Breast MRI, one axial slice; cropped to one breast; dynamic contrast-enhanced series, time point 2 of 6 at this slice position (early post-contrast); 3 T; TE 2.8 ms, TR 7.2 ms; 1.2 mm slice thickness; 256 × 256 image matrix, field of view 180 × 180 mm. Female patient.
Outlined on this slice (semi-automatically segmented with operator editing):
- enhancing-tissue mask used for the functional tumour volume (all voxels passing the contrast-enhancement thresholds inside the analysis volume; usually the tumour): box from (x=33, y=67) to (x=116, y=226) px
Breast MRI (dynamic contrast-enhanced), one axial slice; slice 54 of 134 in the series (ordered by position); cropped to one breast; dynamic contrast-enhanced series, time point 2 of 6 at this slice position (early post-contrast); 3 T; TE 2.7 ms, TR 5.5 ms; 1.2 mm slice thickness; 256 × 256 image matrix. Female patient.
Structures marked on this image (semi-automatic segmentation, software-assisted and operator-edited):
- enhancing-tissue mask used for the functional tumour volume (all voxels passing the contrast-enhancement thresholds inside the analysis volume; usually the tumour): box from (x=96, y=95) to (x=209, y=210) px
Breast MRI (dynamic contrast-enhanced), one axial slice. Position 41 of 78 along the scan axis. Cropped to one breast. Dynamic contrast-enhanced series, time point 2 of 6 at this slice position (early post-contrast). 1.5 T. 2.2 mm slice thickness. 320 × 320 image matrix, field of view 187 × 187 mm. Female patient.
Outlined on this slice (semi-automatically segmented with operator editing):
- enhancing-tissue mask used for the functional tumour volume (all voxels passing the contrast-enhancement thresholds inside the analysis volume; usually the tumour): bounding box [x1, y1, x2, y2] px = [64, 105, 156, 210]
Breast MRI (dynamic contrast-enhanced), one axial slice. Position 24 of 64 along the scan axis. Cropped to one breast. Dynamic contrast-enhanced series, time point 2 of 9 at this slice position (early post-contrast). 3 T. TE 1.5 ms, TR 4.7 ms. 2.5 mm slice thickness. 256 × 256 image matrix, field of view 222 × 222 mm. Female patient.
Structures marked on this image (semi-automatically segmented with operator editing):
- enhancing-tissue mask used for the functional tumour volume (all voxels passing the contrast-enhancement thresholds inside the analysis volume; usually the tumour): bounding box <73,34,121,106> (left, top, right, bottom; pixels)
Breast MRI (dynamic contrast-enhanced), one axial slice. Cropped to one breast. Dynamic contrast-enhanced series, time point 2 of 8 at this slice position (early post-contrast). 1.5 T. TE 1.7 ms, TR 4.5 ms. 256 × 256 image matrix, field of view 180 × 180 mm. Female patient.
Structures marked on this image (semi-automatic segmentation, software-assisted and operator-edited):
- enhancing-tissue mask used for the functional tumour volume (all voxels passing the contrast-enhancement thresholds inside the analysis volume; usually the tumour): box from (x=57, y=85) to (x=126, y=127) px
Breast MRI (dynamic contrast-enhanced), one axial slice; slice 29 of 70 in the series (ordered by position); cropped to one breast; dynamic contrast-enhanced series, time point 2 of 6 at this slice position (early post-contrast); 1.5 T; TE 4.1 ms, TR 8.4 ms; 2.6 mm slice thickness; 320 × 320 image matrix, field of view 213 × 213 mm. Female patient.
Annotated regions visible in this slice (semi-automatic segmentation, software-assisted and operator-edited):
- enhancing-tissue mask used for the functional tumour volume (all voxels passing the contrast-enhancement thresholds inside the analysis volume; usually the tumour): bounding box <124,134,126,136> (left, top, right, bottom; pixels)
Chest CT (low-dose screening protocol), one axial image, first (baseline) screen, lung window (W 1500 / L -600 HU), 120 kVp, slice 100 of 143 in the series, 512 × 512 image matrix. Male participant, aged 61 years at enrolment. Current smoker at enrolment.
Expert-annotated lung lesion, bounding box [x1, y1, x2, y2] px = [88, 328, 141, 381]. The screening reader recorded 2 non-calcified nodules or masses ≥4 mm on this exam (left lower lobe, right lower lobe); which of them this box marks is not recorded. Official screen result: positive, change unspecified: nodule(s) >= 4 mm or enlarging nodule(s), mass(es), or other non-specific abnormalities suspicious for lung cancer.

***

- Task description: Word for word, return each of the entries.

- Answer for this exercise:
Breast MRI, one axial slice; cropped to one breast; dynamic contrast-enhanced series, time point 2 of 6 at this slice position (early post-contrast); 3 T; TE 2.8 ms, TR 7.2 ms; 1.2 mm slice thickness; 256 × 256 image matrix, field of view 180 × 180 mm. Female patient.
Outlined on this slice (semi-automatically segmented with operator editing):
- enhancing-tissue mask used for the functional tumour volume (all voxels passing the contrast-enhancement thresholds inside the analysis volume; usually the tumour): box from (x=33, y=67) to (x=116, y=226) px
Breast MRI (dynamic contrast-enhanced), one axial slice; slice 54 of 134 in the series (ordered by position); cropped to one breast; dynamic contrast-enhanced series, time point 2 of 6 at this slice position (early post-contrast); 3 T; TE 2.7 ms, TR 5.5 ms; 1.2 mm slice thickness; 256 × 256 image matrix. Female patient.
Structures marked on this image (semi-automatic segmentation, software-assisted and operator-edited):
- enhancing-tissue mask used for the functional tumour volume (all voxels passing the contrast-enhancement thresholds inside the analysis volume; usually the tumour): box from (x=96, y=95) to (x=209, y=210) px
Breast MRI (dynamic contrast-enhanced), one axial slice. Position 41 of 78 along the scan axis. Cropped to one breast. Dynamic contrast-enhanced series, time point 2 of 6 at this slice position (early post-contrast). 1.5 T. 2.2 mm slice thickness. 320 × 320 image matrix, field of view 187 × 187 mm. Female patient.
Outlined on this slice (semi-automatically segmented with operator editing):
- enhancing-tissue mask used for the functional tumour volume (all voxels passing the contrast-enhancement thresholds inside the analysis volume; usually the tumour): bounding box [x1, y1, x2, y2] px = [64, 105, 156, 210]
Breast MRI (dynamic contrast-enhanced), one axial slice. Position 24 of 64 along the scan axis. Cropped to one breast. Dynamic contrast-enhanced series, time point 2 of 9 at this slice position (early post-contrast). 3 T. TE 1.5 ms, TR 4.7 ms. 2.5 mm slice thickness. 256 × 256 image matrix, field of view 222 × 222 mm. Female patient.
Structures marked on this image (semi-automatically segmented with operator editing):
- enhancing-tissue mask used for the functional tumour volume (all voxels passing the contrast-enhancement thresholds inside the analysis volume; usually the tumour): bounding box <73,34,121,106> (left, top, right, bottom; pixels)
Breast MRI (dynamic contrast-enhanced), one axial slice. Cropped to one breast. Dynamic contrast-enhanced series, time point 2 of 8 at this slice position (early post-contrast). 1.5 T. TE 1.7 ms, TR 4.5 ms. 256 × 256 image matrix, field of view 180 × 180 mm. Female patient.
Structures marked on this image (semi-automatic segmentation, software-assisted and operator-edited):
- enhancing-tissue mask used for the functional tumour volume (all voxels passing the contrast-enhancement thresholds inside the analysis volume; usually the tumour): box from (x=57, y=85) to (x=126, y=127) px
Breast MRI (dynamic contrast-enhanced), one axial slice; slice 29 of 70 in the series (ordered by position); cropped to one breast; dynamic contrast-enhanced series, time point 2 of 6 at this slice position (early post-contrast); 1.5 T; TE 4.1 ms, TR 8.4 ms; 2.6 mm slice thickness; 320 × 320 image matrix, field of view 213 × 213 mm. Female patient.
Annotated regions visible in this slice (semi-automatic segmentation, software-assisted and operator-edited):
- enhancing-tissue mask used for the functional tumour volume (all voxels passing the contrast-enhancement thresholds inside the analysis volume; usually the tumour): bounding box <124,134,126,136> (left, top, right, bottom; pixels)
Chest CT (low-dose screening protocol), one axial image, first (baseline) screen, lung window (W 1500 / L -600 HU), 120 kVp, slice 100 of 143 in the series, 512 × 512 image matrix. Male participant, aged 61 years at enrolment. Current smoker at enrolment.
Expert-annotated lung lesion, bounding box [x1, y1, x2, y2] px = [88, 328, 141, 381]. The screening reader recorded 2 non-calcified nodules or masses ≥4 mm on this exam (left lower lobe, right lower lobe); which of them this box marks is not recorded. Official screen result: positive, change unspecified: nodule(s) >= 4 mm or enlarging nodule(s), mass(es), or other non-specific abnormalities suspicious for lung cancer.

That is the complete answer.